Success Stories: Macheru Karuka and Electronic Agriculture in Kenyan Schools

 

  

The founder of SEANET International and a host of other organizations such as The Wheels of Wonder Bicycling Club, Savannah Savings and Credit Cooperative, and Rongai River Water Users Association, Macheru Karuka is a Kenyan innovator that won first place in the third round of Africa Rural Connect's 2009 contest. His winning idea was to use electronic agriculture to improve the lives of school children in arid and semi-arid regions of Kenya. It has been 2 years since the E-Agriculture Project at Gakawa Secondary School in Kenya has launched, and Macheru is very pleased with the results that have followed.

         

The E-Gardens have been incredibly successful for Macheru, and through word-of-mouth and through the medium of the internet, most notably the Africa Rural Connect platform, the success has spread faster and further than he had ever thought possible. The gardens provide water harvesting, micro-livestock, green houses and drip irrigation systems, tree and flower nurseries, botanical gardens, cottage food industries, business administration, renewable energy, and ICT services to Gakawa Secondary School.

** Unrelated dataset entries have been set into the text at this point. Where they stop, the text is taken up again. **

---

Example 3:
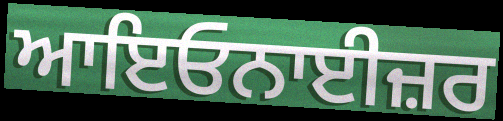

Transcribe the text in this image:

ਆਇਓਨਾਈਜ਼ਰ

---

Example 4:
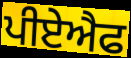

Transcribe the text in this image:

ਪੀਏਐਫ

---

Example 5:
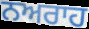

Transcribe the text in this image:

ਨਅਰਾਹ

Set up next to the school, the E-Gardens collect rainwater and energy to power computers through solar and wind power. Students produce tomato sauce, rabbit and chicken sausages, yogurt, butter, and rabbit and chicken cutlets, as well as learn computer and business skills which they teach other students and their parents. 

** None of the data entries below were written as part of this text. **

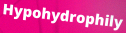
HypohydrophilyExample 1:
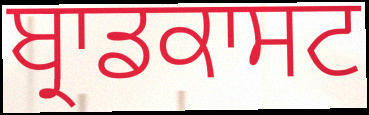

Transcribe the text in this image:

ਬ੍ਰਾਡਕਾਸਟ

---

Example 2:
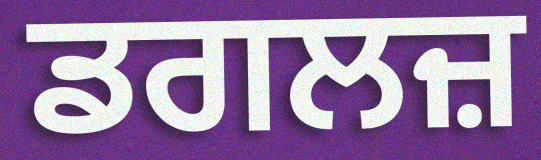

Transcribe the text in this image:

ਡਗਲਜ਼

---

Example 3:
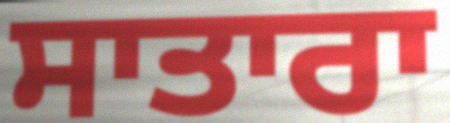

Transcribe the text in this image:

ਸਾਤਾਰਾ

In providing food, resources, and training to school children, the model originally posted on Africa Rural Connect has been very successful and has been adopted in both South Sudan and Tanzania. 4,030 children are benefitting directly from the project initiatives and are passing on their skills and education to others. Since the adoption of the program, many people, including school and government officials, farmers, and even visitors from Taiwan, have visited to see the results firsthand. On the Gakawa Secondary School's E-garden's opening day, governmental officials from the departments of agriculture, education, water, livestock, and such came by. These officials were not only impressed by the current progress of the E-Gardens, but also by their potential for future success. While Macheru has been very impressed by the progress and capabilities of the internet to spread the message of the project, he says,

“That there are hundreds of thousands of schools in Africa, with hundreds of thousands of acres of roof catchments, and millions of cubic meters of rain water lost whenever it rains. There are also millions of hungry, thirsty, and malnourished children in these schools and the surroundings. Intra and inter country water conflicts are also increasing. To survive, many people rely on poaching and deforestation, with the resultant land degradation and desertification. It is my contention that an Africa-wide E-Gardens movement can sustainably reduce this gap.”

Macheru's 20-year plan is to expand the program to cover 10% of Kenyan’s schools and farming groups and 2% of all of Africa’s schools and farming groups.